[Page text]:
▬▬▬
AI Incident Response
Direct answer
AI incident response is the process for containing, investigating, and learning from a harmful AI event. The key is to treat AI failures like operational incidents with evidence, ownership, and rollback paths, not like one-off prompt mistakes that can be quietly patched and forgotten.
Who this is for
- platform, security, and operations teams
- managers responsible for deployed AI workflows
- organizations trying to formalize what happens when an AI system causes real damage
What counts as an AI incident
Examples include:
- sensitive data exposure
- unsafe or unauthorized tool action
- policy-violating output shipped to users
- severe hallucination in a high-stakes workflow
- model or prompt change that causes material regression
The response flow
1. Contain
Stop the active harm:
- disable the workflow
- remove the connector
- roll back the prompt or model
- restrict access temporarily
2. Preserve evidence
Capture:
- prompt version
- model version
- workflow version
- retrieval context
- tool calls
- logs and timestamps
3. Assess impact
Ask:
- what data or users were affected?
- was the incident visible externally?
- is legal, security, or compliance escalation required?
4. Remediate
Fix the root issue, not only the visible symptom.
5. Learn and update controls
Incidents should change:
- prompts
- evals
- review thresholds
- logging
- training
- connector scope
What makes AI incidents different
AI incidents often involve probabilistic behavior and changing system context.
▬▬▬
Stored items:
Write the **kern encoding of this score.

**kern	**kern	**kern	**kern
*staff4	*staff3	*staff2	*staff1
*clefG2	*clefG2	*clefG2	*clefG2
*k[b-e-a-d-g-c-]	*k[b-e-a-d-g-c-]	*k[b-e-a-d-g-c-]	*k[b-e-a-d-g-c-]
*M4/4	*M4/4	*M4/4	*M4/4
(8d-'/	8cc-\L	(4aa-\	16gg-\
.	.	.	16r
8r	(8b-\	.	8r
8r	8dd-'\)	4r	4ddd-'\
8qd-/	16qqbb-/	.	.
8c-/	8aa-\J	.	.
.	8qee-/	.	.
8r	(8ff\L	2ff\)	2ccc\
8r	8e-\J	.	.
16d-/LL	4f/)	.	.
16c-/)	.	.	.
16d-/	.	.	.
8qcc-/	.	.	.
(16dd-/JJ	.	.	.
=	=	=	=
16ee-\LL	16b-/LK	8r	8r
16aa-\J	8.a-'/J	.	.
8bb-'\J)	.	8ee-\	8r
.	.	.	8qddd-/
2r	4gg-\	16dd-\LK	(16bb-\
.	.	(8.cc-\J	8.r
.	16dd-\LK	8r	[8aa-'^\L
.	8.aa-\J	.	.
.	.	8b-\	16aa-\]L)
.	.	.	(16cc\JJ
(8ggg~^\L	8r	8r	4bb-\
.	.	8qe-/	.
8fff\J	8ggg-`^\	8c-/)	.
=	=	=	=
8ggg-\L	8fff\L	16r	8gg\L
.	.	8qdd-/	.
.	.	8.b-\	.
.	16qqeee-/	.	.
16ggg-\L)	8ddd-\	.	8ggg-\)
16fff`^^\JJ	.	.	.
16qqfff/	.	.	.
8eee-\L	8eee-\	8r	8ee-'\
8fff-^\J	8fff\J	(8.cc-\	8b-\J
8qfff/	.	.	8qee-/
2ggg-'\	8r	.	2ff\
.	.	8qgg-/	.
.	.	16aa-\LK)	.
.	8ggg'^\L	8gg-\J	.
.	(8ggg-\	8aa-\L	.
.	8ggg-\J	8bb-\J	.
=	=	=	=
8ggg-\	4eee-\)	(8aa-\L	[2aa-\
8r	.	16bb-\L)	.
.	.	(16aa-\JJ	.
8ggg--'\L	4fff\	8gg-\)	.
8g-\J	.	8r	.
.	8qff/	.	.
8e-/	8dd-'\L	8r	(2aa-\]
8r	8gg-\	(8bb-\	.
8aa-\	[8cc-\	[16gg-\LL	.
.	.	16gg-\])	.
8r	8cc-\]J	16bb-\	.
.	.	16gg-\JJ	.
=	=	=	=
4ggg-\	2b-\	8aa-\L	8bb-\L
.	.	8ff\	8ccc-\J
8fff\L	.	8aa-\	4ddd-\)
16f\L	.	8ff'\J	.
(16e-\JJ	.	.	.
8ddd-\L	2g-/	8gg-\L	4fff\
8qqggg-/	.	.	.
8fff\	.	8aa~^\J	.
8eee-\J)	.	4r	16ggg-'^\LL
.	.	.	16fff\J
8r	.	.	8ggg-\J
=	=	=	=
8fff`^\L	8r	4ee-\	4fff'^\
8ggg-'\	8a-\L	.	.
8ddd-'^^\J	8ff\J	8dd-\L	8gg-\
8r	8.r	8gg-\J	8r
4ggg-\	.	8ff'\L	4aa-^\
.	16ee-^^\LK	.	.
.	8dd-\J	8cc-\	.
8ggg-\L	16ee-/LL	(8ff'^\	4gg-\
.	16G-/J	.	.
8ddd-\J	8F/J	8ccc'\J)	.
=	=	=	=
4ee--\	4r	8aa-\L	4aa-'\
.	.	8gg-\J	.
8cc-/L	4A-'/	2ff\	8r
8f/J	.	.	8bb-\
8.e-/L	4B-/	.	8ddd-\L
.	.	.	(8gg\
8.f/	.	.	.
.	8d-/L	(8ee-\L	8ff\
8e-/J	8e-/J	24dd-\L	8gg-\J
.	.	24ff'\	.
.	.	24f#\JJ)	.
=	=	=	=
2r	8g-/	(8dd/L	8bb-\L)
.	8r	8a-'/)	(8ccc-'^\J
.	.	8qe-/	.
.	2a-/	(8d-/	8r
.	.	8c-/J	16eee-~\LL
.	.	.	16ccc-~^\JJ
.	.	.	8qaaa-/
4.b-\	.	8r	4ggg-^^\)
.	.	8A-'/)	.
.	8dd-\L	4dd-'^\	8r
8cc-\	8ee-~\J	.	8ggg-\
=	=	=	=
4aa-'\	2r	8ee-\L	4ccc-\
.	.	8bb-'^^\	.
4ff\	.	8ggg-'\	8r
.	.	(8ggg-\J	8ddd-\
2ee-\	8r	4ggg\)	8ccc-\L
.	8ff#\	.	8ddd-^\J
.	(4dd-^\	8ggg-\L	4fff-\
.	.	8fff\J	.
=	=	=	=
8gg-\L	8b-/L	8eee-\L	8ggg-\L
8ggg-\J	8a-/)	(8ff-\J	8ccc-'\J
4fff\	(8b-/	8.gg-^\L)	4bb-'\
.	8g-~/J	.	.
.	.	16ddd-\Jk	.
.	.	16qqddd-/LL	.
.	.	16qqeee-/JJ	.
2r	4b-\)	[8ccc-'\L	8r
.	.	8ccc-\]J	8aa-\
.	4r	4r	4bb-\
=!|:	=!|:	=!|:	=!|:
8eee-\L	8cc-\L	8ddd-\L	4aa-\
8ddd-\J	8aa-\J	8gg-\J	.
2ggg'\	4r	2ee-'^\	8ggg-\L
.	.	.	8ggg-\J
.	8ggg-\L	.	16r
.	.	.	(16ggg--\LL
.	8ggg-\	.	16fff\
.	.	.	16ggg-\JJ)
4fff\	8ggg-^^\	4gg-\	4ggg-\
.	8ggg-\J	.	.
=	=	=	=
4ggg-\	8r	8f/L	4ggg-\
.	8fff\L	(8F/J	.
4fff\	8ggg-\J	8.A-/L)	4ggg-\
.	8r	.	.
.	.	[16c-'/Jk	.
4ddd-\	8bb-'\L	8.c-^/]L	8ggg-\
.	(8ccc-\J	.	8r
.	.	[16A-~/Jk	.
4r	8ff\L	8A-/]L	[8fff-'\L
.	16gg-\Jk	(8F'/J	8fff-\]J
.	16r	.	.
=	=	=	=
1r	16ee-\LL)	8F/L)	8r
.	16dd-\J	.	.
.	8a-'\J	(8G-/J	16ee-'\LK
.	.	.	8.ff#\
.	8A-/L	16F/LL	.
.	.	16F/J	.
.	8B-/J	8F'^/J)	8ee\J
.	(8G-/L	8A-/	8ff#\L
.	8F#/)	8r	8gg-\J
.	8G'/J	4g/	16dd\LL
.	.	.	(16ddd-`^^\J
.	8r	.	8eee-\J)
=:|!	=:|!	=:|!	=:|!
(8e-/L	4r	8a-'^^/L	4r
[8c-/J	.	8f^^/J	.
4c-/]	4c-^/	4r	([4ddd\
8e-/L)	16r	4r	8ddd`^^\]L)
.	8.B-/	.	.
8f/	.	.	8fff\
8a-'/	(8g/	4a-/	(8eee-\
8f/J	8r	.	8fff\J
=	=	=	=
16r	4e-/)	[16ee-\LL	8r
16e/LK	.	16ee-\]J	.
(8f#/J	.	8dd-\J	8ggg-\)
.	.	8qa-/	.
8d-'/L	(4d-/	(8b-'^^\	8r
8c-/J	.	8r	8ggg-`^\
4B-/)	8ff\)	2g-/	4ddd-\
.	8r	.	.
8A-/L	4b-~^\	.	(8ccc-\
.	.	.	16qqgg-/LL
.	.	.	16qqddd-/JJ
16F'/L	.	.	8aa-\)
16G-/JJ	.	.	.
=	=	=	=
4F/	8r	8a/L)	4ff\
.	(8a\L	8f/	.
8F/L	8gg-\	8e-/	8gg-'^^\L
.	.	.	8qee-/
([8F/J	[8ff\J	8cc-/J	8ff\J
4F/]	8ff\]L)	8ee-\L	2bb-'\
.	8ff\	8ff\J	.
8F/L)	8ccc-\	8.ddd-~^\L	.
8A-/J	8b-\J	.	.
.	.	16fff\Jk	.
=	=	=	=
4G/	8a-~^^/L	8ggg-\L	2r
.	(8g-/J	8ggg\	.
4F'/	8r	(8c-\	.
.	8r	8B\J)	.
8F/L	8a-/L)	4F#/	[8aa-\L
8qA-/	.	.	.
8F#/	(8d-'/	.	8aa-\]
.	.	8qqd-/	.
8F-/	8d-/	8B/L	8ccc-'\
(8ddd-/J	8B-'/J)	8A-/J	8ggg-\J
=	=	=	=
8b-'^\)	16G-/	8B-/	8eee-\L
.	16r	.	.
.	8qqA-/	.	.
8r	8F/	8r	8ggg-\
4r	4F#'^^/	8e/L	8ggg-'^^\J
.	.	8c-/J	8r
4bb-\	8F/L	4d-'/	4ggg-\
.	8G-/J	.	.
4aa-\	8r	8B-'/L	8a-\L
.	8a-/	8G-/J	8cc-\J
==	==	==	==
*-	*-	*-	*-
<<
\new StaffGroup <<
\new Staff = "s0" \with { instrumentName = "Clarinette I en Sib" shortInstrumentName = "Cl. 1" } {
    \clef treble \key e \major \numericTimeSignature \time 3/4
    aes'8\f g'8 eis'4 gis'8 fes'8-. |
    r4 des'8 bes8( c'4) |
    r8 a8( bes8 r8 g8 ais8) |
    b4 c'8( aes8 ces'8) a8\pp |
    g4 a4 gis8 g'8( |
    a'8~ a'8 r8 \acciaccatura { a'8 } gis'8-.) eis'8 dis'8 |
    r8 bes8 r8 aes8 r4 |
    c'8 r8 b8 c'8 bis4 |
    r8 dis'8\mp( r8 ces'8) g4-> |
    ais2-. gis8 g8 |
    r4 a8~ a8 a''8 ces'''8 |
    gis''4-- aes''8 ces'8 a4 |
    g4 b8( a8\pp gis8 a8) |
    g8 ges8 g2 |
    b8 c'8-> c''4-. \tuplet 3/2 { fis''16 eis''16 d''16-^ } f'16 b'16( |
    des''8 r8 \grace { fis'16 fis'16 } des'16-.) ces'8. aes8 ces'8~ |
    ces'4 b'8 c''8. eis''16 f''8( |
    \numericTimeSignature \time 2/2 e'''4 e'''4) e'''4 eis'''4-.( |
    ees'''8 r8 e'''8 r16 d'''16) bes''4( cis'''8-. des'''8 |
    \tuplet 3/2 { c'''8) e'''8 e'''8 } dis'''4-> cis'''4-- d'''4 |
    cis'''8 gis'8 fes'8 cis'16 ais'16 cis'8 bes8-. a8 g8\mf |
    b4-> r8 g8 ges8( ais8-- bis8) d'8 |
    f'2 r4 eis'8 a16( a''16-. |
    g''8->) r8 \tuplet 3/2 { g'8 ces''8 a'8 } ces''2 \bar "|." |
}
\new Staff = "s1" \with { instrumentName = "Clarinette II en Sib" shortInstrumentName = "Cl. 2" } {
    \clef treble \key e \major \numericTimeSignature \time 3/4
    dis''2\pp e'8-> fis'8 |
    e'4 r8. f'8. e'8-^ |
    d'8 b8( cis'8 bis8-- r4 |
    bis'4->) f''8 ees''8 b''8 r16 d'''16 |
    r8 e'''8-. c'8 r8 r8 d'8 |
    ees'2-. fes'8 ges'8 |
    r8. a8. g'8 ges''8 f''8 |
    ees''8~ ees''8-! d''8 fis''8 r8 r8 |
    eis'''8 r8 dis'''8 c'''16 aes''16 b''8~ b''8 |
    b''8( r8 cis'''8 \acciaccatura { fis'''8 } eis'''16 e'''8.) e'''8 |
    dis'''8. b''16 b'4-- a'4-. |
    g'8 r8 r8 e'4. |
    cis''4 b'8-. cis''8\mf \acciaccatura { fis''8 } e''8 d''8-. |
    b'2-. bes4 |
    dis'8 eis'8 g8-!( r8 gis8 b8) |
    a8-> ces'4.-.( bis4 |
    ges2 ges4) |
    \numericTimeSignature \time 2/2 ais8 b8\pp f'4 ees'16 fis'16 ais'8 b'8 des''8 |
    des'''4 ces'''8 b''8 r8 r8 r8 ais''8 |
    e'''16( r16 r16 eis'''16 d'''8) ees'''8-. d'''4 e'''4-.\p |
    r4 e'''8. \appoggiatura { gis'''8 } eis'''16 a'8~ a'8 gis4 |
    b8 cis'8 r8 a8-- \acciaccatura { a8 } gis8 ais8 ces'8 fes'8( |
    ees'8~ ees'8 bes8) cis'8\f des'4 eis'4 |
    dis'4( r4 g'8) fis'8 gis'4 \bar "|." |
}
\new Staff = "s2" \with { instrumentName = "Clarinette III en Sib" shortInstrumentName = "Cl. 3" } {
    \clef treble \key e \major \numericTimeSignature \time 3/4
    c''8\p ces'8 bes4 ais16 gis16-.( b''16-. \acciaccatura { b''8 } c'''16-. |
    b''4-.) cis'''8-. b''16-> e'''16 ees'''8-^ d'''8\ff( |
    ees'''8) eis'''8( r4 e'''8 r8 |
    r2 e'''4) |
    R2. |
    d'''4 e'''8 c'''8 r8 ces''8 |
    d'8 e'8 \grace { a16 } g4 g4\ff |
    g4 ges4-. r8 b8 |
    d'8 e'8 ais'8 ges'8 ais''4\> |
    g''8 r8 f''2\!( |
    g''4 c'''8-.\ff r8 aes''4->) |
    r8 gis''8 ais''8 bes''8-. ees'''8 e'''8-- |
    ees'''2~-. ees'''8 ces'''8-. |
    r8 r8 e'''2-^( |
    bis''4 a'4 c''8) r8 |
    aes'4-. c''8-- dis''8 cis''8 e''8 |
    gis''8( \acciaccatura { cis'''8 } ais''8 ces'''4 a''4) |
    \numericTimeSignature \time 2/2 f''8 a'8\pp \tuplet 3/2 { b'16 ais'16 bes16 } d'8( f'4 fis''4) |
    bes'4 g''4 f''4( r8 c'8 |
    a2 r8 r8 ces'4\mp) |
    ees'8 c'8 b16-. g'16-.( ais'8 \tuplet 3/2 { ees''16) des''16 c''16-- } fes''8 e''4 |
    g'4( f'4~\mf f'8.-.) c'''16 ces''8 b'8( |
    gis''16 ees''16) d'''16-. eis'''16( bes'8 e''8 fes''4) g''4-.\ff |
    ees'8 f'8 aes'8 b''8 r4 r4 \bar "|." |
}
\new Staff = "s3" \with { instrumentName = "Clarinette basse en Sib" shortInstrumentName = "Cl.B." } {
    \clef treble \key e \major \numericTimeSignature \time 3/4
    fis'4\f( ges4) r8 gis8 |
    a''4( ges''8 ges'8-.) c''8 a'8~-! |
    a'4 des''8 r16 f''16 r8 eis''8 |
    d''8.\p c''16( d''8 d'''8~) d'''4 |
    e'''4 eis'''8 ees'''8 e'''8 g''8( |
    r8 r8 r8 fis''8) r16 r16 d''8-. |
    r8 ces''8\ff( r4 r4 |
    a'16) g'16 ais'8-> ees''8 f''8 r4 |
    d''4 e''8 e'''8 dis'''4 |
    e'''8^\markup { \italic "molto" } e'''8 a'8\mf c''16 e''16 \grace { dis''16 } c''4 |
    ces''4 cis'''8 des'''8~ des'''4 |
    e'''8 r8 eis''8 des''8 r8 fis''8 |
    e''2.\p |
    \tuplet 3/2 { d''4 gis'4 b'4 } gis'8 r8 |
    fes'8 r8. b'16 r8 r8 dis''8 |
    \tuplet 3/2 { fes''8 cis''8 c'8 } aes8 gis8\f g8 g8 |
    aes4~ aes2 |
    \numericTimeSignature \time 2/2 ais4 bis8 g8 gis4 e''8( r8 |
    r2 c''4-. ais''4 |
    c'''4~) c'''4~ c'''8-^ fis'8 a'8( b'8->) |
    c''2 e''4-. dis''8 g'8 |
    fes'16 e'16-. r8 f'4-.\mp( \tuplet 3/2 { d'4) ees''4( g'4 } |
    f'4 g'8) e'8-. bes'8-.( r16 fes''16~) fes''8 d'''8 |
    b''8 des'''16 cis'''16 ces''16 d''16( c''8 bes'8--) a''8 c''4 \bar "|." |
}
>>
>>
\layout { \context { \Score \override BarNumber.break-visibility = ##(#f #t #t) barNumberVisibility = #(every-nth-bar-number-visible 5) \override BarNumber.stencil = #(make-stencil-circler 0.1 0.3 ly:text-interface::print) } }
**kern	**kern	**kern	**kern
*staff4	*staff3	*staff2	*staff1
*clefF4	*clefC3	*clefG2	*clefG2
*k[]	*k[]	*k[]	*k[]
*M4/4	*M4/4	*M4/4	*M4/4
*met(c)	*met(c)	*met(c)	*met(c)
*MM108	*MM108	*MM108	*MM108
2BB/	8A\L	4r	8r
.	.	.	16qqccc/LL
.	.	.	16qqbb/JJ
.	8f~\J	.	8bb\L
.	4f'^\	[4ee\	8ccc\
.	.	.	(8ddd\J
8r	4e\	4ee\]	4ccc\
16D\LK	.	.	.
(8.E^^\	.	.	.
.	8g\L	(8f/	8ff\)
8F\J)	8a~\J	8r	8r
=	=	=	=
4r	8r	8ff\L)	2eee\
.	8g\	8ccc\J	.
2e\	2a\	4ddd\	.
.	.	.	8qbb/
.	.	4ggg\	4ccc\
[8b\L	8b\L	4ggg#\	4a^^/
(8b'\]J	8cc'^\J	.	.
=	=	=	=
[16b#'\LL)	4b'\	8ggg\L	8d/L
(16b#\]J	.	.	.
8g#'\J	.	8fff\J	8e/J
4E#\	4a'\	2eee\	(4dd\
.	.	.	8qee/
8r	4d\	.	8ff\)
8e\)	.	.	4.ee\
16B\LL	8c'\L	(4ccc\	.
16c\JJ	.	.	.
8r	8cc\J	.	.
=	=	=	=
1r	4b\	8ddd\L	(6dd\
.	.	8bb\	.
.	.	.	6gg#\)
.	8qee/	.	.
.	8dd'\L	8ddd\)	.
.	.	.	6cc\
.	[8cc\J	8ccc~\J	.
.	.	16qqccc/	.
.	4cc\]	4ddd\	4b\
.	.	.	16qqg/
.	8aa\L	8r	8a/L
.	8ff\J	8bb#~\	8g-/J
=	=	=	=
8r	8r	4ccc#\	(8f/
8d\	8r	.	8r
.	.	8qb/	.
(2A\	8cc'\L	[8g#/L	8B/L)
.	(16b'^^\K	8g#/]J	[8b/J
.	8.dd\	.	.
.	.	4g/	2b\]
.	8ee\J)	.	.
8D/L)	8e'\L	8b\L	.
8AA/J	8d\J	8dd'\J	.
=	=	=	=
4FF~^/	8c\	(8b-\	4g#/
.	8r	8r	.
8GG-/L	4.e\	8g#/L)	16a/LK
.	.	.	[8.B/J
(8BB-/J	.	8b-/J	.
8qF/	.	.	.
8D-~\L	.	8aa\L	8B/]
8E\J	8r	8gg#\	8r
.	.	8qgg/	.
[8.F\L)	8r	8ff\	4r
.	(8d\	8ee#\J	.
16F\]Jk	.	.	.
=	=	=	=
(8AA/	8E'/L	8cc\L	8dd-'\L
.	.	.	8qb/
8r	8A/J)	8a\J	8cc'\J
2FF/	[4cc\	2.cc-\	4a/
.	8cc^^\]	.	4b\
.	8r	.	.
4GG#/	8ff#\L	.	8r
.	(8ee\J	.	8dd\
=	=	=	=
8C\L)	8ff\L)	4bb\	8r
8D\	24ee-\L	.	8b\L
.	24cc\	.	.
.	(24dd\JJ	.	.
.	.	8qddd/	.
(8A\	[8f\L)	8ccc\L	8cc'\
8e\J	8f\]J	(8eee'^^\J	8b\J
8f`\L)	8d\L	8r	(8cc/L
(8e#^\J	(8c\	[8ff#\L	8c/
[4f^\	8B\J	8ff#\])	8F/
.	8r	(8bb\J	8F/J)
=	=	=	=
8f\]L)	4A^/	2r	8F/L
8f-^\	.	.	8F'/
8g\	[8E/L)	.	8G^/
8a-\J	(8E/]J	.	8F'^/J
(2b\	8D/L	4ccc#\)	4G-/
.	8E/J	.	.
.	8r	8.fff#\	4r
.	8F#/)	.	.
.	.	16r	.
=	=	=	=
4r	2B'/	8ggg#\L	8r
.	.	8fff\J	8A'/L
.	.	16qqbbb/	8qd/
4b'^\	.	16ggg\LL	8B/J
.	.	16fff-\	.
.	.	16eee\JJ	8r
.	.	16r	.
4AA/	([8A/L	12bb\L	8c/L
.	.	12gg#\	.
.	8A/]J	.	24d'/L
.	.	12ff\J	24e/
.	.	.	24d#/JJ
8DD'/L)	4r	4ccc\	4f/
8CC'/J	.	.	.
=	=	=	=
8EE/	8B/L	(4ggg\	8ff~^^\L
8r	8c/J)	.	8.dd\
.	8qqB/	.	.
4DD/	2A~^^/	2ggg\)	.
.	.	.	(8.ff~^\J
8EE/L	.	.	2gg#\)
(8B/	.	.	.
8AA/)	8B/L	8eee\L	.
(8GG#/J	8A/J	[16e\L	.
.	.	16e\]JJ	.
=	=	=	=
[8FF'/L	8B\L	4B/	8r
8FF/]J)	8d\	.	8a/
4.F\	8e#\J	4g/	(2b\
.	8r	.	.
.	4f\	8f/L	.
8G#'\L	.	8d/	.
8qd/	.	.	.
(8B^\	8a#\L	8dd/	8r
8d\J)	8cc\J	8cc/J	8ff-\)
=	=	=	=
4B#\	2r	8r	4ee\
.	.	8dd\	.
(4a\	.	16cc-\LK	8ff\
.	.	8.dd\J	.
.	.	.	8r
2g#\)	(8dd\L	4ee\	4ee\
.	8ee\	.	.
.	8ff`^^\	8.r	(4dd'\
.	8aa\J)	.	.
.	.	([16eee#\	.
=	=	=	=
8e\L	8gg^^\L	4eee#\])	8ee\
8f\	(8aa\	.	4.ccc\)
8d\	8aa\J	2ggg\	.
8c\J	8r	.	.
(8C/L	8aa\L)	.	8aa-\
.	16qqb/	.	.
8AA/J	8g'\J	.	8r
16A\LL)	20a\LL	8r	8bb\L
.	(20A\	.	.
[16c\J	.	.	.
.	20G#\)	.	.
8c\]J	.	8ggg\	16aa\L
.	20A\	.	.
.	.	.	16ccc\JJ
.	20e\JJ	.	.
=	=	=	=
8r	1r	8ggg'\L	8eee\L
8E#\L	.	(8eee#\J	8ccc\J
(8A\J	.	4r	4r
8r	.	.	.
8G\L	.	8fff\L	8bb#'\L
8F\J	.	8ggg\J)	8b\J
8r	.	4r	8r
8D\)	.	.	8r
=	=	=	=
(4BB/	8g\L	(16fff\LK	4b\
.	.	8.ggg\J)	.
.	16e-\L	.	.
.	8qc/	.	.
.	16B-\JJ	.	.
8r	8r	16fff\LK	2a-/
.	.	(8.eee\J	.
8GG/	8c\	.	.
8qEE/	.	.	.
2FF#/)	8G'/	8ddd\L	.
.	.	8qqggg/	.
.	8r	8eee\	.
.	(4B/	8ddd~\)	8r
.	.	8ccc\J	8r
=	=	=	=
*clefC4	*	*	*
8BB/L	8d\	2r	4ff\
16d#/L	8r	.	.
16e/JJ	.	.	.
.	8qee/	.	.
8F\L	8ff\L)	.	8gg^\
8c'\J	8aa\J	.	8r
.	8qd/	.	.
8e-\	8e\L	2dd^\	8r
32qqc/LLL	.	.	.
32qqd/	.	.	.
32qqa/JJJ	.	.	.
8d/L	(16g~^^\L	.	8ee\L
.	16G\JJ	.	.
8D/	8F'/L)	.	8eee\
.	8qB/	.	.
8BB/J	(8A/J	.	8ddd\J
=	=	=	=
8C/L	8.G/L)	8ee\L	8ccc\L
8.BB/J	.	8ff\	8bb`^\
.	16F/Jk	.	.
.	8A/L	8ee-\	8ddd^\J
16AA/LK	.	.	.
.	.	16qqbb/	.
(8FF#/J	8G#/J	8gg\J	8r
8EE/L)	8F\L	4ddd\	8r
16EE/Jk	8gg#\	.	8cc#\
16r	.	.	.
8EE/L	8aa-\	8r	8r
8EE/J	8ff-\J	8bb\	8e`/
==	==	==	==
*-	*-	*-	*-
▬▬▬
[What to work on]:
(1) Decide whether each statement agrees with the AI incident response page. Answer yes or no and quote the deciding words of the text. (a) The page lists tool calls among the evidence to capture. (b) The remediation step says fixing the visible symptom is enough. (c) The page says AI failures should be handled as one-off prompt mistakes.
(2) Reproduce the AI incident response page from "5. Learn and" to "changing system context.".

[Task-by-task results]:
(1)
(a) Yes: "tool calls"
(b) No: "Fix the root issue, not only the visible symptom."
(c) No: "not like one-off prompt mistakes that can be quietly patched and forgotten"

(2)
5. Learn and update controls
Incidents should change:
- prompts
- evals
- review thresholds
- logging
- training
- connector scope
What makes AI incidents different
AI incidents often involve probabilistic behavior and changing system context.